Un employé du consulat britannique qui affirme avoir été torturé en détention chinoise devrait en informer la Chine, a déclaré le ministre de la Justice de Hong Kong.
Simon Cheng, qui travaillait pour le gouvernement britannique dans l'ancien territoire britannique, a été arrêté en août alors qu'il rentrait d'un voyage sur le continent.
Un citoyen de Hong Kong a affirmé que la police secrète l'avait battu, privé de sommeil, contraint à prendre des positions stressantes et enchaîné.
Il les a accusés d'avoir tenté de le forcer à donner des informations sur des militants menant des manifestations en faveur de la démocratie.
La ministre de la Justice, Teresa Cheng, qui n'a aucun lien de parenté avec le travailleur consulaire, a été interrogée sur cette affaire alors qu'elle parlait pour la première fois avec des journalistes depuis qu'elle a été blessée à Londres la semaine dernière après avoir été "assiégée" par un groupe qui protestait contre le gouvernement de Hong Kong. .
La ministre de la Justice a semblé établir un parallèle avec son expérience lorsqu'on lui a demandé si elle avait soulevé les allégations de M. Cheng auprès de Pékin.
"J'ai signalé mon incident à la police dès que cela s'est produit et je l'encourage à faire de même avec les autorités compétentes du continent", a-t-elle déclaré.
Quand on lui a demandé si elle était convaincue que cette plainte pourrait être déposée, M. Cheng accusant la police chinoise de torture, le ministre a déclaré: "Il existe généralement un moyen par lequel ces questions peuvent être diffusées."
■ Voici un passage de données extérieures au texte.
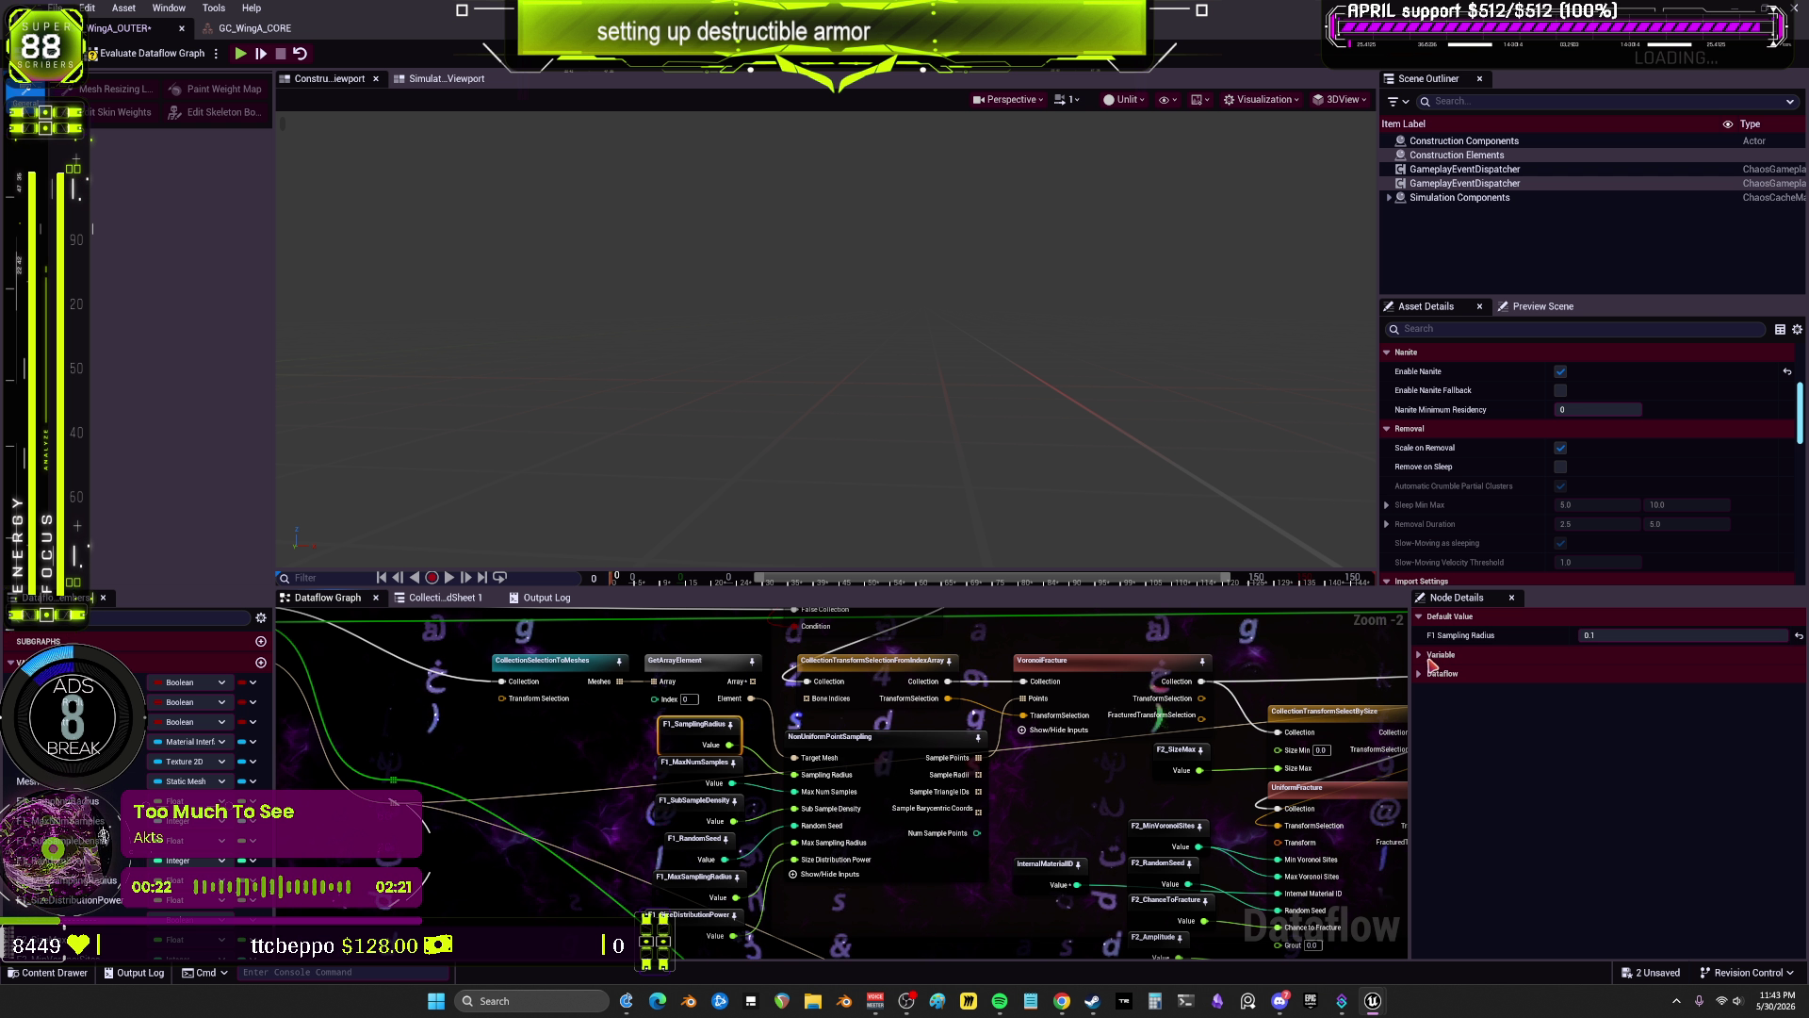
mouse_move(886, 773)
Hong Kong pourrait également être sur le point de fournir une route, mais Mme Cheng a déclaré qu'elle n'avait pas encore reçu d'informations sur les allégations d'abus.
"Je suis certaine que lorsque l'affaire sera portée à mon attention, je l'examinerai et verrai ce qui peut être fait dans la mesure où cela est conforme aux lois de Hong Kong et à la juridiction de Hong Kong", a-t-elle déclaré.
Insistant sur ce qu'elle a personnellement pensé des allégations d'abus qu'il a faites, elle ne serait pas tirée au sort.
"Il y a beaucoup de choses qui sont souvent rapportées et il est parfois extrêmement important de rassembler tous les faits, leur véracité avant que toute vue ne soit formée", a-t-elle déclaré.
"Je préfère garder mon opinion jusqu'à ce que je puisse rassembler et analyser toutes les informations ou les preuves dont je dispose."
Le secrétaire britannique aux Affaires étrangères a déclaré que le traitement que M. Cheng aurait subi serait une torture et a convoqué l'ambassadeur de Chine pour discuter de l'affaire.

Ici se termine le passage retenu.